# Support Tab?



## StainedClass (Oct 3, 2012)

Please either reduce the size of the tab or add some padding.. Better yet move it to the footer its very distracting and actually covers some content. Oh and while im at it, ditch vBulletin4 its slow buggy and bloated have you ever considered the superior alternative xenForo? I guarantee it will cut your server load in half and save you some money.


----------



## er0senin (Oct 3, 2012)

ill second this


----------



## Amaximus (Oct 3, 2012)

Just remove it. It is needless and annoying.


----------



## StainedClass (Oct 3, 2012)

Amaximus said:


> Just remove it. It is needless and annoying.


No kidding, ive clicked it a half a dozen times already just trying to scroll up and down with my touchpad on the notebook.


----------



## Amaximus (Oct 3, 2012)

While we are on it... Does anyone realize that there is no, for lack of a better word, icon to click for an advanced search though the link is there? (Right side arrow) - And for good measure there is the awesome support tab. (Left side)



If I'm hijacking this thread let me know and I'll delete this post... I'm so polite...


----------



## Eyes wide shut (Oct 3, 2012)

Get rid!!!


----------



## Mithrandir420 (Oct 3, 2012)

Bad decision to put it in. It's in the way, distracting, and not needed. You addressed a problem that didn't exist. Please remove it.


----------



## a mongo frog (Oct 3, 2012)

must be sunnis idea.


----------



## cannabineer (Oct 3, 2012)

Please let me know how to hide/conceal this "feature". With whom does it communicate? Why the [bad word] does it have a name/email tab? Is this run by natives or outsourced? Since there's nothing about it in Site News, it's a hack, right? 

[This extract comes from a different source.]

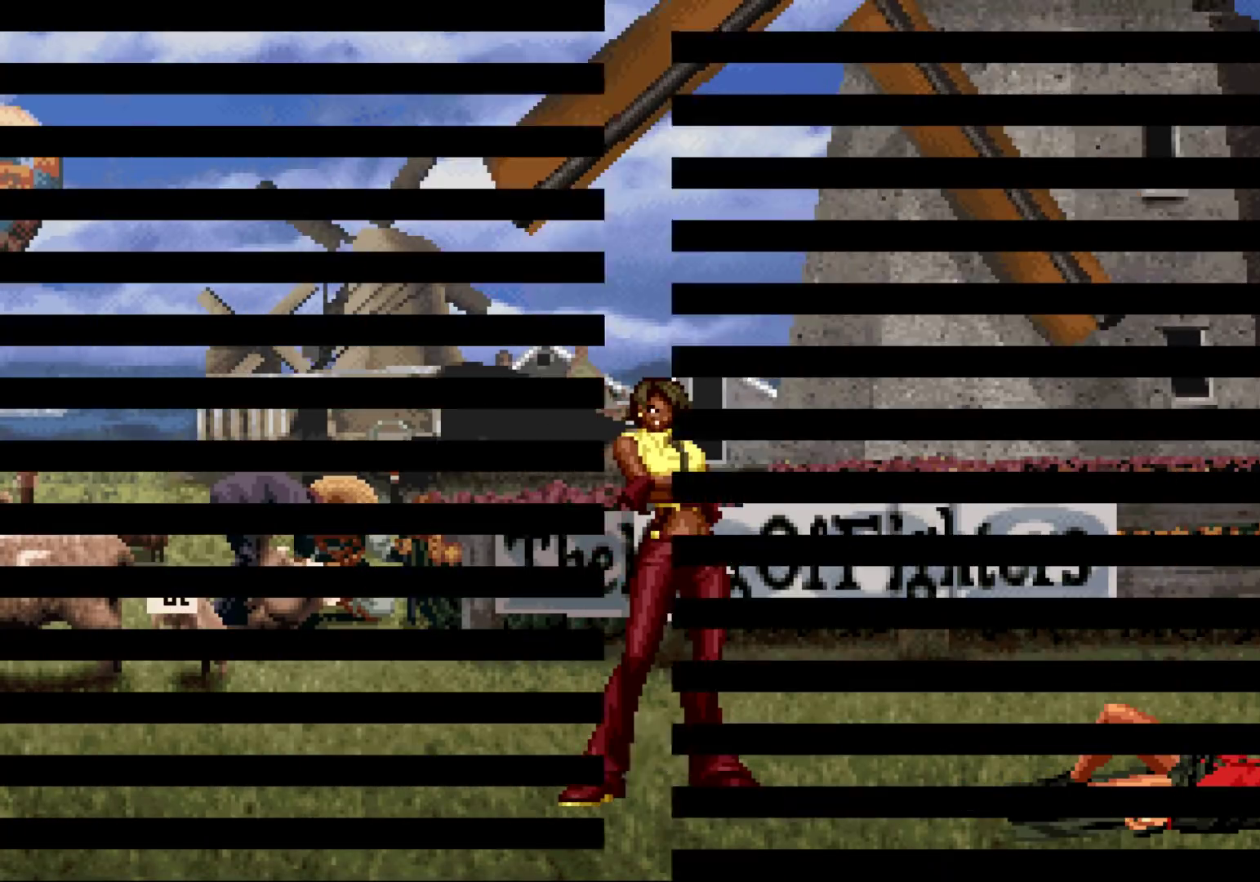
{"buttons": [], "left_stick": "center", "events": [[50, "CIRCLE", "down"], [50, "SQUARE", "down"], [83, "CIRCLE", "up"], [83, "SQUARE", "up"], [183, "CIRCLE", "down"], [183, "SQUARE", "down"], [217, "CIRCLE", "up"], [233, "SQUARE", "up"], [300, "CIRCLE", "down"], [300, "SQUARE", "down"], [367, "CIRCLE", "up"], [367, "SQUARE", "up"]]}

Please provide the protocol for hiding this eyesore. cn


----------



## Eyes wide shut (Oct 4, 2012)

much better.


----------



## Amaximus (Oct 4, 2012)

Better but still intrusive. I honestly don't see the purpose of this button in the location it is at.
There is plenty of space on the "tabs" at the top of every page. That's the proper, unobtrusive spot for it.


----------



## StainedClass (Oct 4, 2012)

Better, but why does it need to float? Why not just add a "Contact Us" link in the footer.


----------



## Admin (Oct 4, 2012)

It is there for the new maps section and for users to submit trouble tickets when they find bugs and or have problems. Its easy for people to find, when we added the new maps section a lot of people couldn't figure out how to access it even though it was in the navigation bar.


----------



## StainedClass (Oct 4, 2012)

Since the RIU map is on a dedicated page (ie: /maps) why not exclude the tabs appearance on pages not relating to your new maps plugin? it should be a simple "if" condition. ie "if" user is viewing "/maps"

3 short lines of code should achieve this in your extra css template.


----------



## cannabineer (Oct 4, 2012)

StainedClass said:


> Since the RIU map is on a dedicated page (ie: /maps) why not exclude the tabs appearance on pages not relating to your new maps plugin? it should be a simple "if" condition. ie "if" user is viewing "/maps"
> 
> 3 short lines of code should achieve this in your extra css template.


What he said. I'd appreciate user option to hide. cn


----------



## Amaximus (Oct 5, 2012)

Moved or not, That support tab is unnecessary and _still _in the way. We need an option to disable it. Every time I go to click "go Advanced" guess what is in the way? If people are too stupid to see a big SUPPORT tab on the top tabs of the website then I don't know what to say but this is not the solution.


----------



## polyarcturus (Oct 5, 2012)

i swear what is it and you guy running the scripts on this site? stop them its really easy. comes standard with tor....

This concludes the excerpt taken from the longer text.